Hmm, this looks very interesting! I've ended up preferring dplyr for it's expressiveness in spite of the speed difference, so this might be a nice compromise for when dplyr gets too slow.
Oh, I know that, I use it daily and I’ve read some of its source code. I’m just astonished that the best-performing data frame library in the world is developed in R and it outperforms engines written with million/billion dollar companies behind it.
data.table is written primarily in C. But R happens to have a very good package system and a very good interface to C code.

And Matt Dowle has bled for that C code.

I feel like some of it is to do with the way R's generics work - being lisp-based and making use of promises. It allows for nice syntax / code while interfacing the C backend.
Me too: I've tended to let the database do a lot of heavy lifting before I bring data in. Maybe I don't actually need to do that.
There’s really no harm in doing that, and it’s still a pretty good idea.

I generally try and get my data sources as far as possible with the database, then leave framework/language specific things to the last step, means that-if nothing else-someone else picking up your dataset in a different language/framework toolset doesn’t need to pick up yours as a dependency, and you’re not spending time re-implementing what a database can already do (and can do more portably).

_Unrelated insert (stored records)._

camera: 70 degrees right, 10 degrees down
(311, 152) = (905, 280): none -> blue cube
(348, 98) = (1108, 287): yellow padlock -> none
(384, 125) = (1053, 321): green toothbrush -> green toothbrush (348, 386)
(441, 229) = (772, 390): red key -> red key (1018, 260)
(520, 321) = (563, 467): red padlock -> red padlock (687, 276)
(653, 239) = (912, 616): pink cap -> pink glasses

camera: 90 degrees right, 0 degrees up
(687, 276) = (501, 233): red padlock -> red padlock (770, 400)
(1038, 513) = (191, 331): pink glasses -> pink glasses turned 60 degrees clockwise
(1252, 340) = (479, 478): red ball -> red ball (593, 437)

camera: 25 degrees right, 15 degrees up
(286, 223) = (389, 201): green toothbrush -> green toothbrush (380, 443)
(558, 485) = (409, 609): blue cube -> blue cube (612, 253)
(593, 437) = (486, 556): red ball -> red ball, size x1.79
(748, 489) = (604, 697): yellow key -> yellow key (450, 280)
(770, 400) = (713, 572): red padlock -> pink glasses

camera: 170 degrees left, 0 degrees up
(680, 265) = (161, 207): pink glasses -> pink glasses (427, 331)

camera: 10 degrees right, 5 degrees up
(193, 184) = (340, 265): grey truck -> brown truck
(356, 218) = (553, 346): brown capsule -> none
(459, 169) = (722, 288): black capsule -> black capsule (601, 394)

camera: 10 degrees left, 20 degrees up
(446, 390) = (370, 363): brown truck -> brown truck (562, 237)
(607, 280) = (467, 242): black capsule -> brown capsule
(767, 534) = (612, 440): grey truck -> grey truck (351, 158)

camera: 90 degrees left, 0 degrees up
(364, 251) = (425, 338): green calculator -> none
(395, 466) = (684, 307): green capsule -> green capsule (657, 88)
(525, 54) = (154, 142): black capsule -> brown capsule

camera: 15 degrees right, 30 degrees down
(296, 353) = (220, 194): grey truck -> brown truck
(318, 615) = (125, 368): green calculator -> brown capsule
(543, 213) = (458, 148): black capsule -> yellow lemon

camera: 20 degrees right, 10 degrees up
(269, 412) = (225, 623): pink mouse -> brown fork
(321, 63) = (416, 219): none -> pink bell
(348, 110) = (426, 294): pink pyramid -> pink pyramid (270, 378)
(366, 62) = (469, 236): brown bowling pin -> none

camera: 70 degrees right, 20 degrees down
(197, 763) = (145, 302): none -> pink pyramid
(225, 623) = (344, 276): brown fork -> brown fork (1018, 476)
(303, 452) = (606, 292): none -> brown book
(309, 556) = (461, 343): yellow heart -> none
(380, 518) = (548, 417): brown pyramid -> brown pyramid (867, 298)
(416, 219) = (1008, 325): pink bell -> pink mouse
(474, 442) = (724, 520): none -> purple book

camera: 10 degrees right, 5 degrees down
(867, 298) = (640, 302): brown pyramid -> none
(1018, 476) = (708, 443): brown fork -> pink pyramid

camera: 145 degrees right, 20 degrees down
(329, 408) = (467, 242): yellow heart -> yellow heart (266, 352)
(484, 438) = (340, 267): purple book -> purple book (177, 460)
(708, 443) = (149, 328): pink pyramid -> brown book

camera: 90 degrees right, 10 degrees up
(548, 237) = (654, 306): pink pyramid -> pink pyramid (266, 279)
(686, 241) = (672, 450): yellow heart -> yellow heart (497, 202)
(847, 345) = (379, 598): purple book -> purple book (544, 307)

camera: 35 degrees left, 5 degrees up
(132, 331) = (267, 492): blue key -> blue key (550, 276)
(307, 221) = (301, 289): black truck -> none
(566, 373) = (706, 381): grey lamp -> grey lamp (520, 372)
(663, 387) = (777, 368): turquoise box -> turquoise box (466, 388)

The only downside to letting the database do some of the pre-processing is that I don't have a full raw data set to work with within either R or Python. If I decide I need a an existing measure aggregated up to a different level, or a new measure, I've got to go back to the database and then bring in an additional query. So I have less flexibility within the R or Python environment. But you make a good point: there's trade offs either way, and keeping the dataset as something like a materialized view on the database makes it a little more open to others' usage.